Certainly 4 geoms with 32 triangles each shouldn’t be a performance problem, so something more subtle must be going on. PStats would be the first place to look–is most of the time spent in App, Cull, Draw, or somewhere else? What is the total number of Geoms and vertices that PStats is reporting being drawn?

Also, don’t overlook render.analyze() as a useful tool to see what you’ve actually got in the scene graph. And you can use AsyncTaskManager::write() to see if you’ve got any runaway tasks that are eating up your frame time (look for a large avg time value).

Also, when we get into obscure issues, I should point out that some older integrated graphics cards had a hard time rendering wireframe or other special rendering effects.

David

Most time is spent in “Draw”

there is actually some other very simple geometry in the scene which renders at 140 fps easily if I don’t draw the grid (loaded via egg files).
The reported vertices are fo my “grid” is made of 4356 vertices (33x33x4) but that is intended as the grid that you see is LODed to “Low” (hence only 128 triangles in the primitive).

This is actually something that right now I can’t do because I am running my app from within an editor I am writing and I haven’t yet figured out how I can re-direct the ostream from panda (this was one of the next “TODOs” on my list).

My Laptop is quite new and features a DX11 Ati Mobility graphics card - the laptop should easily run my application.

While it’s true that’s a lot of time in Draw, it’s also an unexpected amount of time in the “*” (overhead) and “Cull” categories. This might mean something in your geometry is causing Panda to have to Munge it (prepare it for rendering) every frame for some reason. You can drill further into these categories to perhaps gain some insight (is it actually spending significant time in Munge, for instance?).

Well, I actually see 0.86K vertices, or 860 vertices, reported on the PStats graph. This means 860 vertices are actually being rendered each frame. Of course this shouldn’t be a problem either, but it is more than 128. I assume the remaining vertices are from this other geometry in your scene?

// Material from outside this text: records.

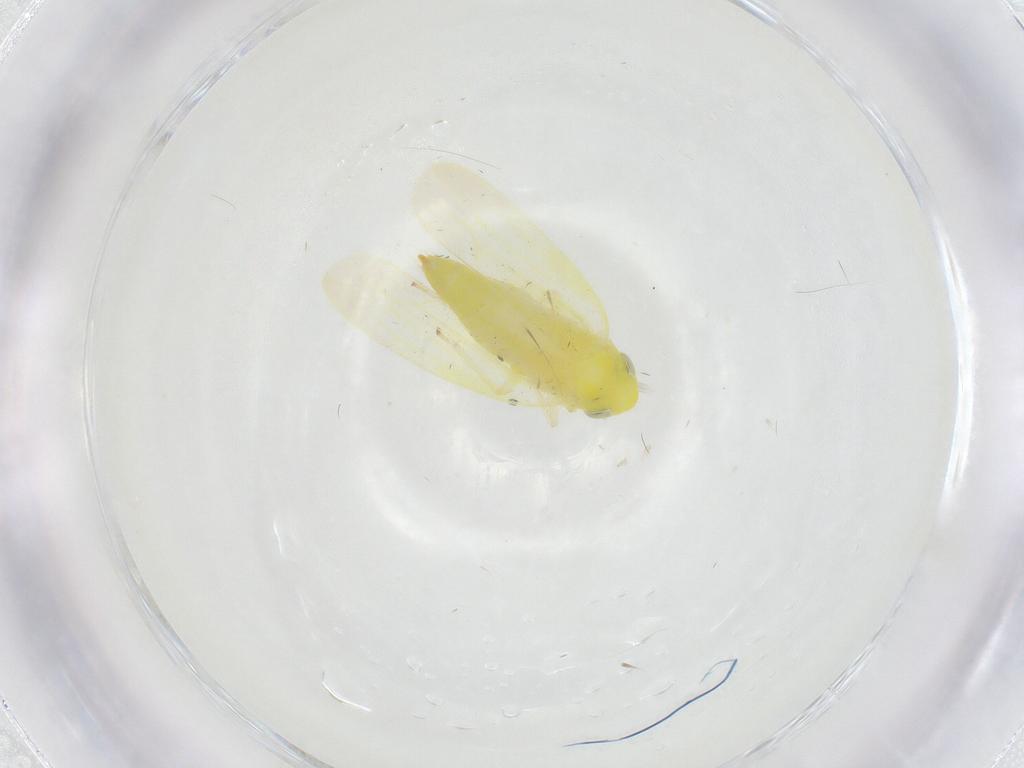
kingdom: Animalia
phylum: Arthropoda
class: Insecta
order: Hemiptera
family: Cicadellidae
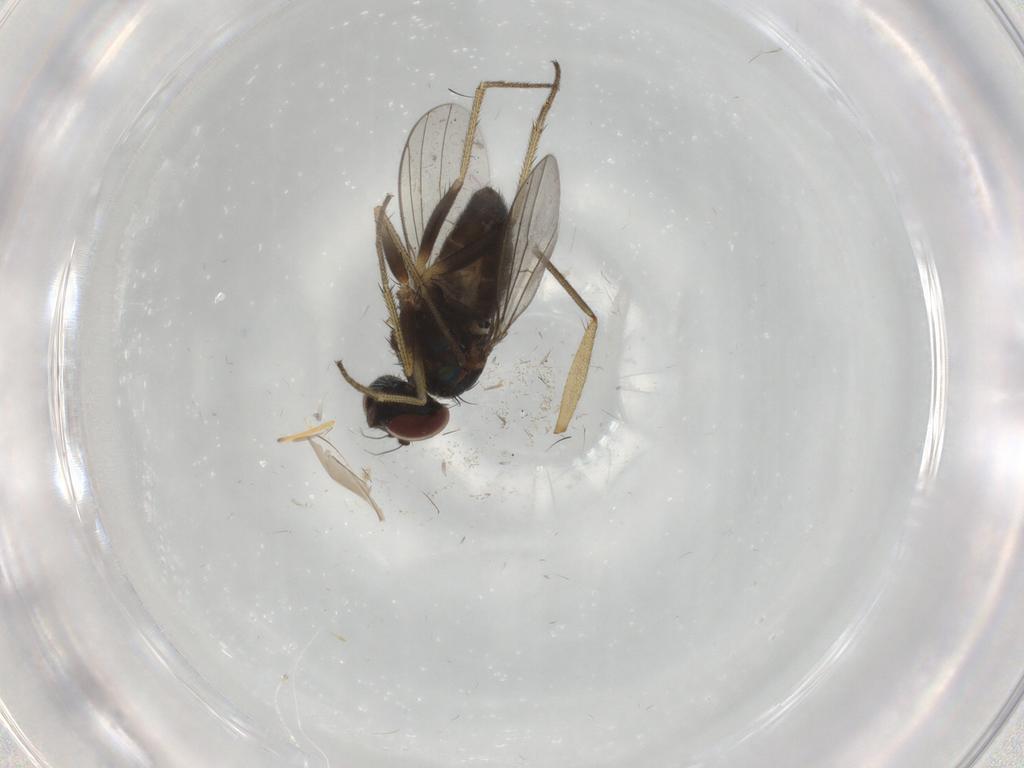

Put “notify-output log.txt” in your Config.prc file, and Panda will dump all its output to log.txt. But I gave you bad advice with render.analyze(); it doesn’t exist at the C++ level, you have to create a SceneGraphAnalyzer instead. But no need, just put “show-scene-graph-analyzer-meter 1” in your Config.prc file, and it will be onscreen.

Still, that’s probably not necessary; it seems from the PStats output that you don’t have runaway vertices or Geoms or anything.

Have you applied any unusual attributes to your geometry like a RenderModeAttrib or something? You’re not rendering perspective points? It’s not animated?

David

I have changed something in my code and the performance has significantly improved to roughly 80-90 fps. I am not entirely sure why my change has improved the fps at all to be honest but it has.
For the sake of it I show you the new pstats though

and here some of the “*” components

about

There are a couple of textures applied to the parent node and used in a shader - they don’t work though and the whole mesh is pure black. Dont know why that is , the shader stopped working when I moved the textures and shader to be part of the parent node rather than the single “terrain-patches” . I was expecting it to work. I might open a separate thread for that particular problem.